WebSphere TX with Launcher Hypervisor Edition provides a quick and easy way to implement this scenario and build a scalable solution. It is easy to see how adding additional cloned images can boost the overall consumption of messages from the queue. A second benefit from this implementation is failover -- if one of the clones disappears, the others will continue to consume messages, as shown below:

  1. To begin, make sure that both the input and the output card's transaction scopes are Map:
    Figure 27. Transaction scope
    Transaction scope
  2. Set the launcher's Pending Instance Thresholds to something reasonable, such as a low of 50 and a high of 100:
    Figure 28. Pending Instance Thresholds
    Pending Instance Thresholds
    Don't forget to redeploy the map and system if you modified them.
  3. Next, deploy three instances of the virtual system:
    Figure 29. Three virtual systems
    Three virtual systems
  4. Connect the Management Console to all three Launcher instances:
    Figure 30. Management Console
    Management Console
  5. Use an MQ client application to populate the input queue with a large number of messages. Use 99999 simple messages for this document.
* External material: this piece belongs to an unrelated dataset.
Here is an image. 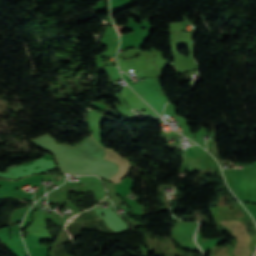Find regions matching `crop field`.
<instances>
[{"mask_svg": "<svg viewBox=\"0 0 256 256\" xmlns=\"http://www.w3.org/2000/svg\"><path fill=\"white\" fill-rule=\"evenodd\" d=\"M106 150H107V156L105 160L116 163L120 168V171L116 175H114L112 178H110V180L116 182L126 175L129 165L123 158H121L113 150H108V149Z\"/></svg>", "mask_w": 256, "mask_h": 256, "instance_id": "8a807250", "label": "crop field"}]
</instances>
The three launchers start to get messages of the queue and transform them:
    Figure 31. History total maps
    History total maps
  6. Simulate a catastrophic failure on one of the launchers by stopping one of the virtual system instances from IBM Workload Deployer:
    Figure 32. Stopping a virtual system instance
    Stopping a virtual system instance
    Figure 33. Stopped virtual system instance
    Stopped virtual system instance
  7. One of the Launchers in the Management Console stops responding. Pay attention to how many messages were processed before it stopped, and note the pending instances. These messages have been browsed (and marked as such) but not retrieved from the queue. Eventually, WebSphere MQ unmarks these messages and makes them available to be browsed by one of the surviving launchers:
    Figure 34. Launcher not responding
    Launcher not responding
  8. The stopped virtual instance can be restarted to simulate another launcher coming online:
    Figure 35. Starting a virtual system image
    Starting a virtual system image
    Figure 36. Started virtual system image
    Started virtual system image
  9. The Management Console now sees three launchers. The history from the newly re-activated instance has reset itself:
    Figure 37. Management Console
    Management Console
  10. When all of the messages have been processed, you should be able to account for all of them:
    Figure 38. All messages processed
    All messages processed
  11. This example started with 99999 messages. Launcher 1 processed 45479, Launcher 2 processed 44752, and apparently Launcher 3 processed 7373. However, before Launcher 3 was stopped, it processed 2395 messages. 45479 + 44752 + 7373 + 2395 = 99999. All of the pending instances at the time the launcher was shut down were reclaimed by WebSphere MQ and processed by other launchers.

Conclusion

This article showed you how to use IBM Workload Deployer to version and administer WebSphere TX with Launcher Hypervisor images and deploy them to the cloud. By taking advantage of the cooperative browsing feature in WebSphere MQ, you have seen how WebSphere TX with Launcher Hypervisor images running in the cloud can create a scalable solution with built-in failover capability.